• [EXERCISE GOAL] Exclude all pictures, then copy each of the records exactly as written.

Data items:
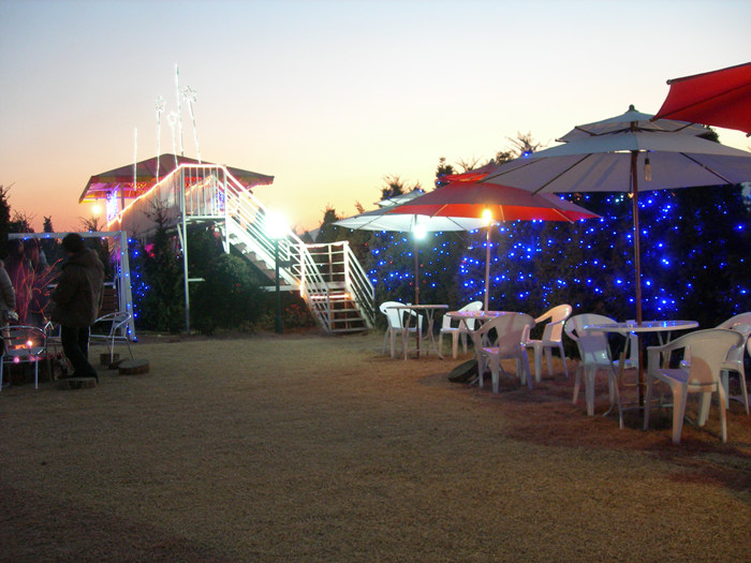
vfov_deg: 37.7
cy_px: 282
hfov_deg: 49.0
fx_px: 824
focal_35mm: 38
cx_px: 376
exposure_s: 1/2.8
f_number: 2.8
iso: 200
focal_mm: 7.8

• [SOLUTION TO THE PROBLEM]
vfov_deg: 37.7
cy_px: 282
hfov_deg: 49.0
fx_px: 824
focal_35mm: 38
cx_px: 376
exposure_s: 1/2.8
f_number: 2.8
iso: 200
focal_mm: 7.8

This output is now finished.